Weird Al Yankovic has just announced the first set of dates for his Australian and New Zealand tour, following the release of his latest album, Mandatory Fun, in 2014.
Weird Al is coming to Australia next year. pic.twitter.com/TbeqF0ut33
— Alex Lee (@alex_c_lee) September 27, 2015
Weird Al spoke with Australian Channel Nine’s Today show, and spilled the secrets on whether he gets permission from the original artists before creating his parody versions.
Although technically Weird Al does not need to seek permission from the original artist before creating his parody version of their song, he prides himself on always having obtained permission in advance. As Mental Floss noted, under the “fair use” provision of U.S. copyright law, Weird Al not need permission to create parody versions of existing songs, as long as royalties are paid.
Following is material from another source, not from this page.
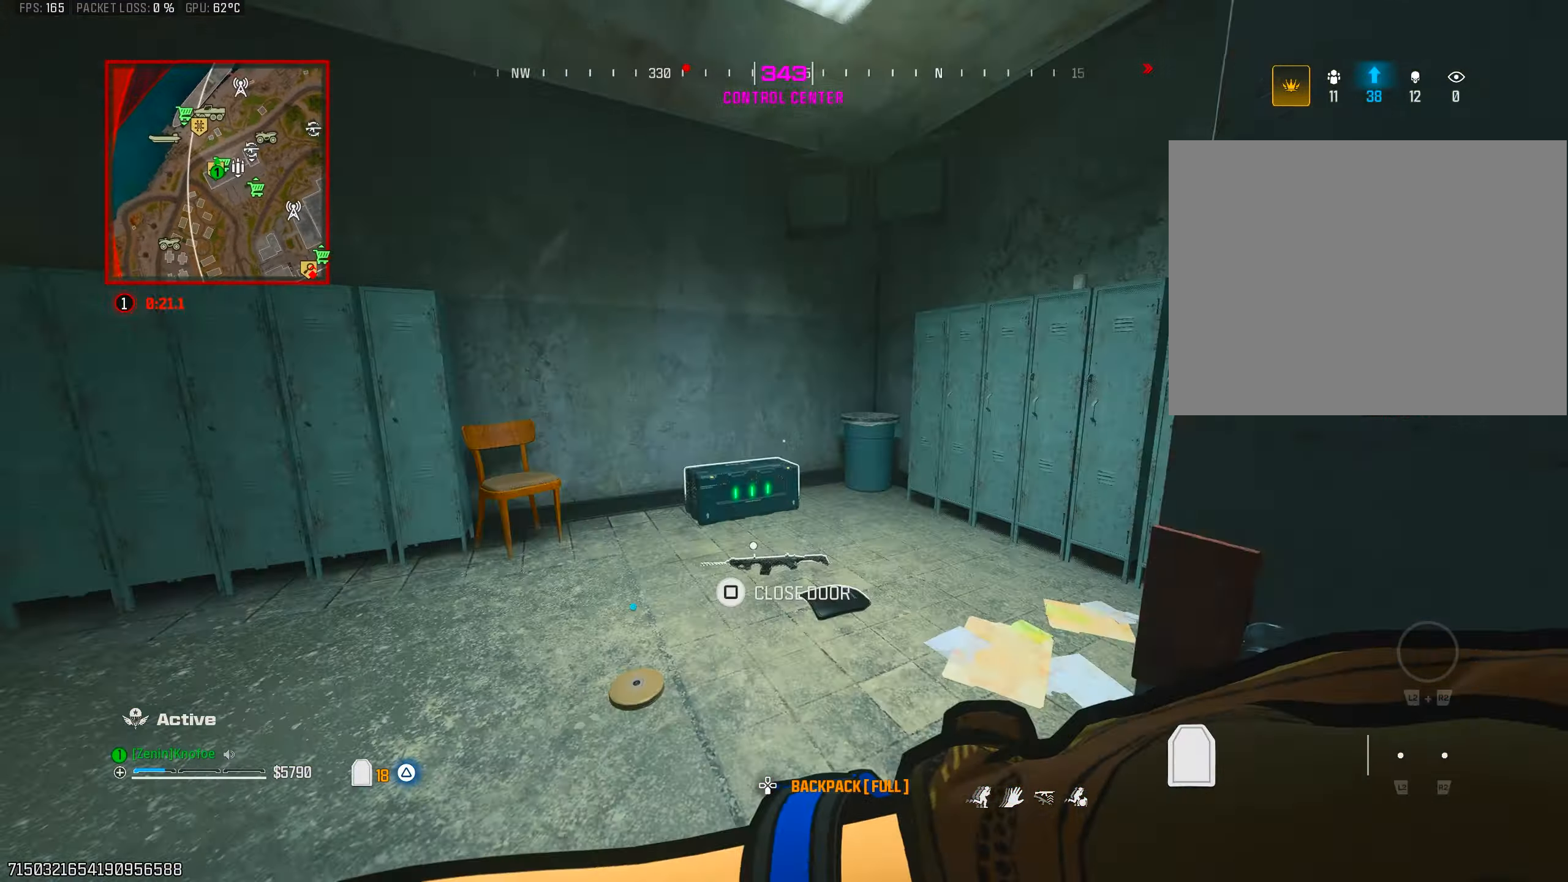
{"buttons": ["L3"], "left_stick": "up-left", "right_stick": "left", "events": [[17, "L3", "down"], [117, "L3", "up"], [133, "right_stick", "center"], [217, "right_stick", "left"], [417, "left_stick", "up-left"], [500, "L3", "down"]]}
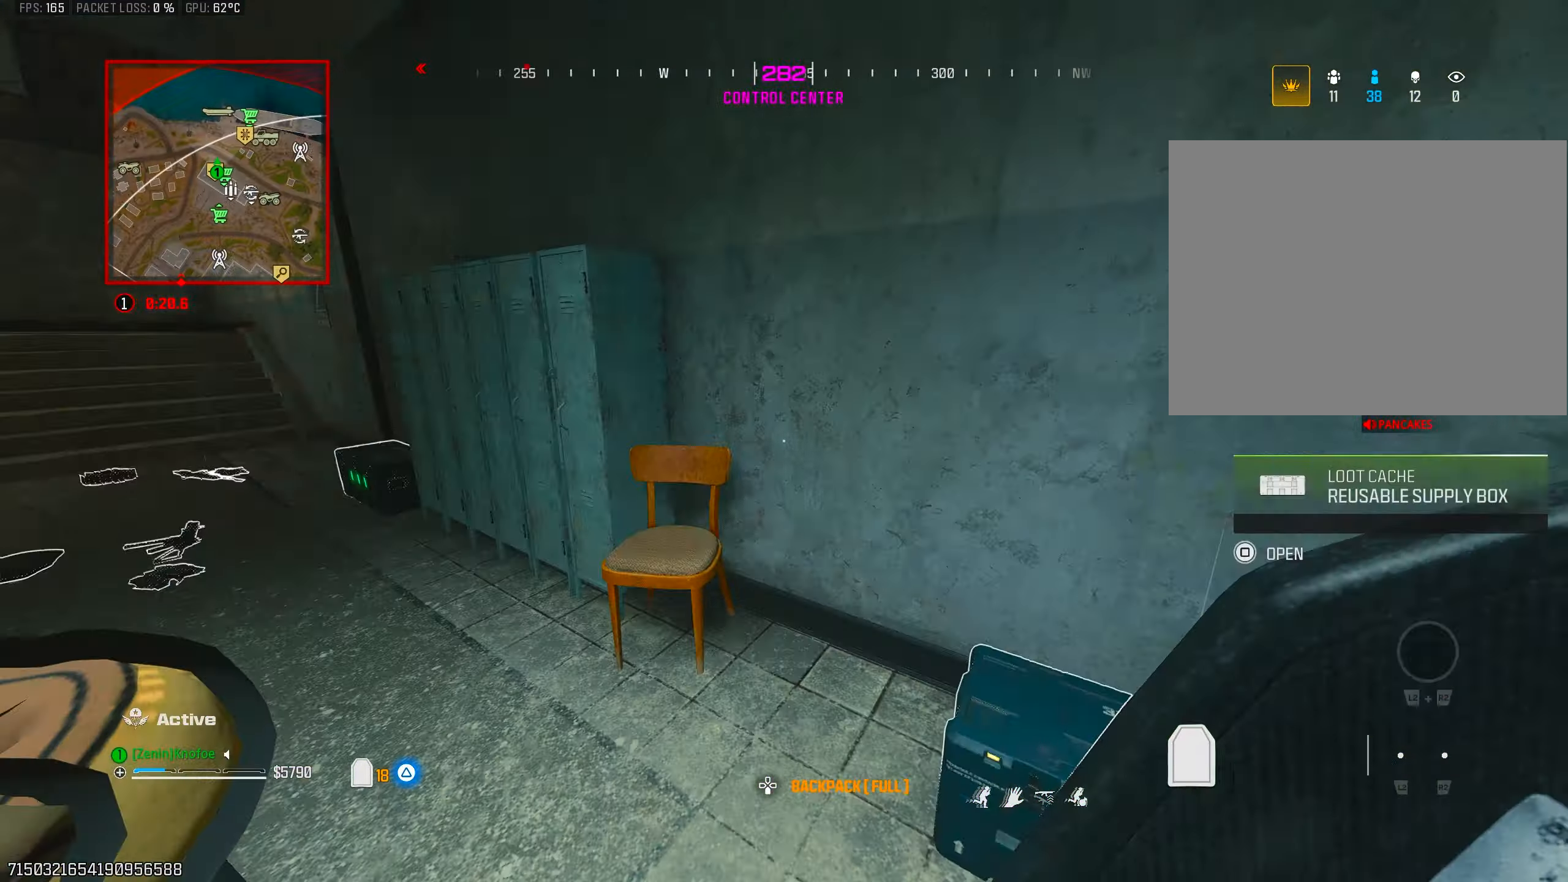
{"buttons": ["CROSS"], "left_stick": "center", "right_stick": "center", "events": [[117, "L3", "up"], [117, "left_stick", "up"], [150, "right_stick", "center"], [267, "CIRCLE", "down"], [383, "CIRCLE", "up"], [450, "left_stick", "center"], [500, "CROSS", "down"]]}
Some stars, it seems, even seek Weird Al out and request him to make a parody version of their song. According to Today, Madonna is one such musical superstar who was not only okay with Weird Al creating a parody cover, but actually came up with the idea.
Weird Al himself admitted that the story sounds like an urban legend.
“Madonna was talking to a friend of hers, happened to say ‘I wonder when Weird Al’s going to do ‘Like a Surgeon’.”
As fate would have it, the friend that Madonna was speaking to happened to be friends with Weird Al’s manager, and thus the idea was born.
— Brendan McInnis (@BrendanMcInnis) September 19, 2015
But not every music artist has been keen on the idea of a Weird Al parody.
1. Paul McCartney
Weird Al told Today that Paul McCartney would not give him permission to make a parody version of his song “Live and Let Die,” which Weird Al intended to call “Chicken Pot Pie.”
Weird Al was hesitant to tell the story, and it seemed that he didn’t want to come across as if he thought Paul McCartney wasn’t a nice guy or that he didn’t have a sense of humor. In fact, Weird Al seemed to completely understand Paul McCartney’s reasons for not approving the parody request.
“I hate to bring this up. Paul didn’t want me to do it because he’s a strict vegetarian and he didn’t want his music to be associated with a song that glorified the consumption of animal flesh. Paul is a great guy and he’s got a great sense of humour, it was just that one time. I don’t want to put him on the naughty list.”
2. James Blunt
Even James Blunt’s label, Atlantic Records, rejected Weird Al’s request to create a parody of James months song “Beautiful,” which he intended to call “You’re Pitiful.”
Mental Floss reported that James Blunt himself agreed to the parody, saying that it would be a “huge compliment,” but he was overridden by Atlantic Records.
As Today reported, although Weird Al didn’t elaborate as to why his request was refused, he noted that he was quick to back off from the idea.
“I ultimately had to back off [from making a parody of “Beautiful”].”
On the other hand, Weird Al still went on to create the parody song, but only released it as a free digital download, back in the days of MySpace.
3. Led Zeppelin
According to Mental Floss, Jimmy Page, guitarist with Led Zeppelin, said “No” to a polka medley of Led Zeppelin songs, despite admitting that he is a fan of Weird Al’s work.
Although Eminem gave Weird Al permission to create “Couch Potato” as a parody of “Lose yourself,” he went on to deny Weird Al permission to create a video for the parody song, or even to release it as a single.
Weird Al fans have nothing against Eminem, though, as his odd restrictions led weird Al to make this brilliant fake interview featuring Eminem.
We mentioned that there was one artist who, not only did they not give Weird Al permission to create a parody version of any of their songs (despite repeated requests), won’t even allow Weird Al to make eye contact with them.
This may or may not come as a surprise, but we’re talking about Prince. As Weird Al told Today, there was a year in which Weird Al was scheduled to sit in the same row as Prince during the American Music Awards, and Prince sent Weird Al a telegram prior to the event, with some very unusual terms.
“I was not allowed to establish eye contact with him during the show.”
As Weird Al said in an interview with Laughlin Entertainer, he has no interest in relentlessly pursuing record artists who say no to a spoof song.
“If any artist doesn’t want me to do a parody, I won’t do it. I always ask for permission before I do a parody. If they say no, which is extremely rare, I just walk away from it.”
His reason was simple and philosophical.
“Life’s too short and I don’t want the drama.”